There's a case to be made that the downfall of western civilization is currently being documented, and that documentation is reality television.
One thousand years from now, it wouldn't be all that shocking if a professor teaching a Late American History class pops in a few tapes of "Honey Boo Boo," "Real Housewives" and "Jersey Shore," as evidence of where it all started to go wrong. But an even worse offender than that trio of depravity, one that actually may symbolize the sad state of our craven culture more succinctly and directly, is Food Network's former title "Man vs. Food."
For the uninitiated, the show followed Adam Richman as he traveled the country in search of the latest "food challenge" to put his body through. For instance, season three's premiere found Richman heading to San Diego's Broken Yolk Cafe to eat their "12-egg omelet filled with sautéed onions, mushrooms, and shredded American cheese, and topped with chili and more shredded cheese... 1½ pounds of hash browns and two large buttermilk biscuits." In order to "win" the challenge, Richman needed to finish that meal -- something that could easily feed an entire village -- in under one hour. He did it.
On January 27th of 2012, Richman retired from the show, ending the run of the series. (While he didn't explicitly give a reason why, the smart money's on him getting a letter of concern from his cardiologist.) But the damage was already done. While food challenges and competitive eating contests have been lingering in the margins of society for awhile now, the show normalized that kind of activity to the point where there are more than ever. The message from the show to restaurateurs was simple: Give customers an unhealthy and unnatural amount of food, publicity will follow.
And it has. In a culture that promotes "huge" over "healthy," news coverage of eateries that participate in these food challenges is rampant. And because of this, I tend to keep this space free and clear of mention of food challenges. But there's one that's taking place in Japan that, for once, actually is promoting something positive in the AYCE realm.
The challenge comes courtesy of a restaurant in Sapporo, Japan, which makes their customers sign an agreement before attempting to eat their "tsukko meshi" dish (a bowl of rice piled high with as much salmon roe as you want). The catch, though, isn't that customers sign a waiver clearing the restaurant from heart attacks, or that they can use their face on a mug, or some nonsense like that. The agreement is that if the customer fails to finish the meal, they have to pay a fine:
According to the explanation in the menu, the working conditions for fishermen are harsh and so dangerous that it's not unknown for lives to be lost. To show our gratitude and appreciation for the food they provide, it is forbidden to leave even one grain of rice in your bowl. Customers who do not finish their tsukko meshi must give a donation.
This is a brilliant act, but perhaps not for the reason you expect.
If you'd ever eaten at a buffet, where plates and plates of uneaten food are piled into trash cans, there's certainly a desire to see those overzealous gluttons be punished, especially when half of the world's food being trashed. But that's not the big thing going on here.
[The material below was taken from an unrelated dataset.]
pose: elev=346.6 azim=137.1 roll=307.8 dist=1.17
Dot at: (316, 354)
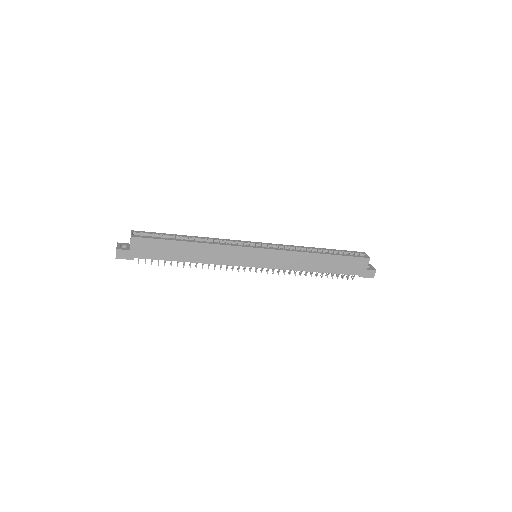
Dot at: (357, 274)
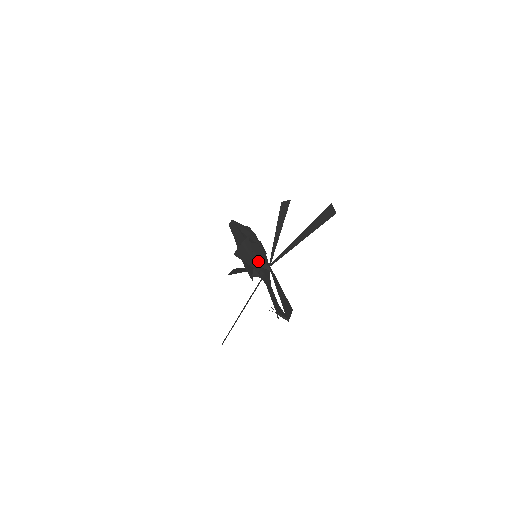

Instead, the brilliance of the challenge is where the fine is going to: A fund to assist the fisherman making the meal possible. This is an act by the restaurant owner to force his customers into knowing where their food is coming from. That it's coming from real people putting their lives in real danger. In fact, the owner even goes beyond the challenge, making his staff train on a fishing boat before coming to work at his place. That way, they're more able to inform customer about the food's origin.
This, then, is the big take-away lesson from this food challenge. It's important not because it's a case where customers are actually getting fined for not finishing their meal. It's important because it's actually an effective attempt to educate customers about where their food is coming from. And that kind of knowledge is much more valuable than a T-shirt that reads, "I ate the whole thing!"